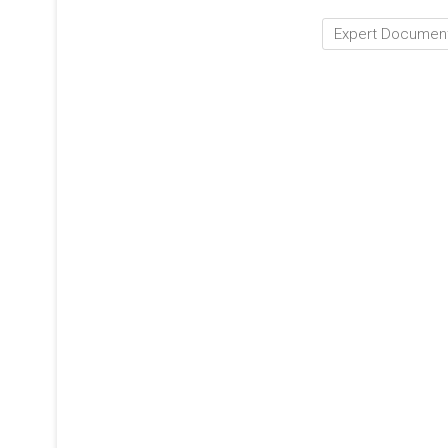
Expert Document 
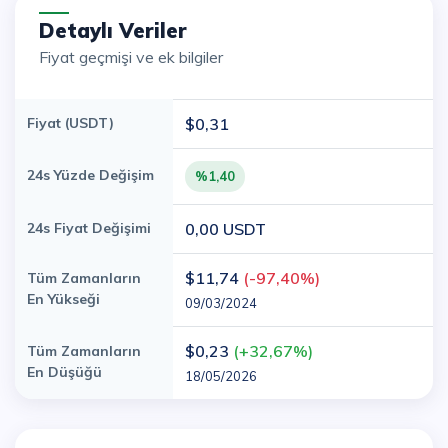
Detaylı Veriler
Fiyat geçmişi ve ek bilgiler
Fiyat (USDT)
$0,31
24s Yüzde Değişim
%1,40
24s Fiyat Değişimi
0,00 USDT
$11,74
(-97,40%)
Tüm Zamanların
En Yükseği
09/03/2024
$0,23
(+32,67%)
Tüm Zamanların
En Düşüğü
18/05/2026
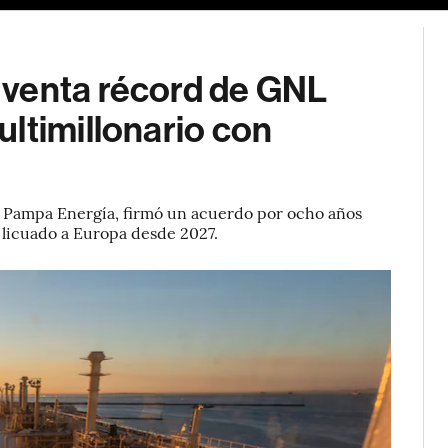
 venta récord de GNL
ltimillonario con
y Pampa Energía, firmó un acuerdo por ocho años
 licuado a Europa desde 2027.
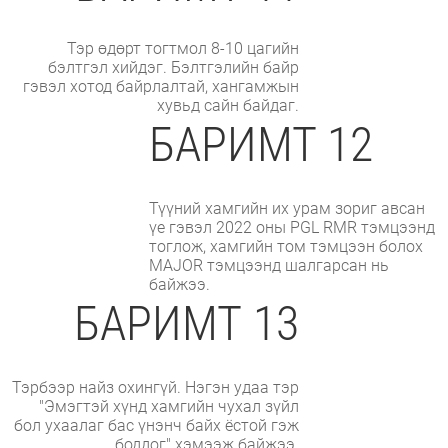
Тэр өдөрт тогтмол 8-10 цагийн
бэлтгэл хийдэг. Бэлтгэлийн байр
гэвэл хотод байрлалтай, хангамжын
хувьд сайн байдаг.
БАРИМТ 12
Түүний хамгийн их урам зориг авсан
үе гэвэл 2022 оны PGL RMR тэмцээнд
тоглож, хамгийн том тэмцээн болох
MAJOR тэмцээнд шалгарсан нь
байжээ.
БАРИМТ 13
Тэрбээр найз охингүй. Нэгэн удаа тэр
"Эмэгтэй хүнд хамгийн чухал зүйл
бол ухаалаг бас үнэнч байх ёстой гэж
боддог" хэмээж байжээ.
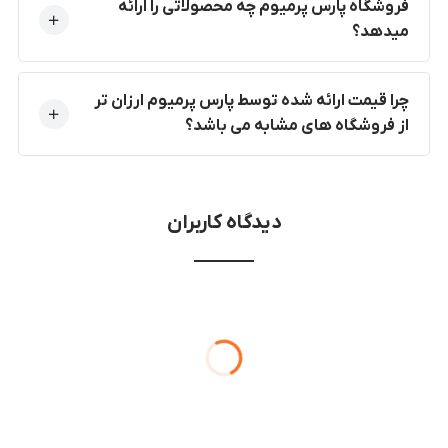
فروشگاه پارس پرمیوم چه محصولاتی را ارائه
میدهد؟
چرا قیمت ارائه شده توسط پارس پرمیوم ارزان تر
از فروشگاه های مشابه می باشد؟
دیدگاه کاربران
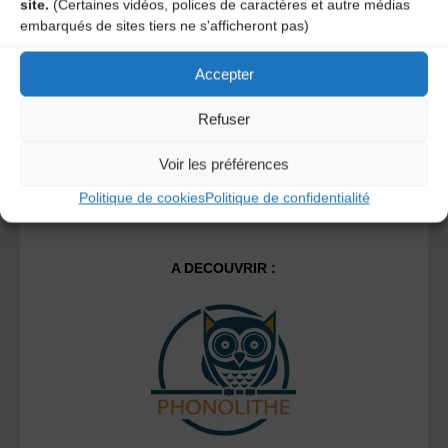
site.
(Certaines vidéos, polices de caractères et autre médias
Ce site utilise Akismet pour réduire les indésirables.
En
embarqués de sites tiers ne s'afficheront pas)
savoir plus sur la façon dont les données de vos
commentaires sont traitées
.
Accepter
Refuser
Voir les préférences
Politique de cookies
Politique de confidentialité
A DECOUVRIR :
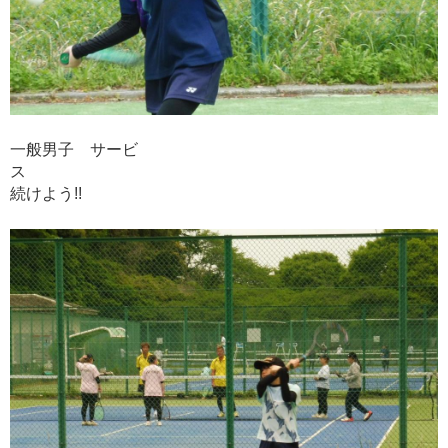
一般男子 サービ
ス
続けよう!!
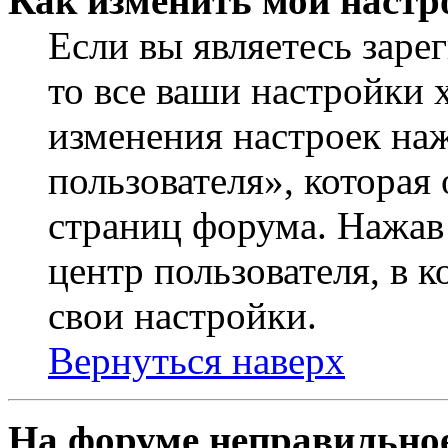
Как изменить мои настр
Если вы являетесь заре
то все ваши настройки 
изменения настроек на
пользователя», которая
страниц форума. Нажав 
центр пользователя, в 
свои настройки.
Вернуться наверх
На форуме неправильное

_ _ _ _ _ _ _

* [Task to carry out]:
Copy the entries word for word, starting at the line that contains "فروشگاه پارس پرمیوم چه محصولاتی را ارائه", and go on through the last line of the entries. Leave out the pictures.

* [The completed task]:
فروشگاه پارس پرمیوم چه محصولاتی را ارائه
میدهد؟
چرا قیمت ارائه شده توسط پارس پرمیوم ارزان تر
از فروشگاه های مشابه می باشد؟
دیدگاه کاربران
site.
(Certaines vidéos, polices de caractères et autre médias
Ce site utilise Akismet pour réduire les indésirables.
En
embarqués de sites tiers ne s'afficheront pas)
savoir plus sur la façon dont les données de vos
commentaires sont traitées
.
Accepter
Refuser
Voir les préférences
Politique de cookies
Politique de confidentialité
A DECOUVRIR :
一般男子 サービ
ス
続けよう!!
Как изменить мои настр
Если вы являетесь заре
то все ваши настройки 
изменения настроек на
пользователя», которая
страниц форума. Нажав 
центр пользователя, в 
свои настройки.
Вернуться наверх
На форуме неправильное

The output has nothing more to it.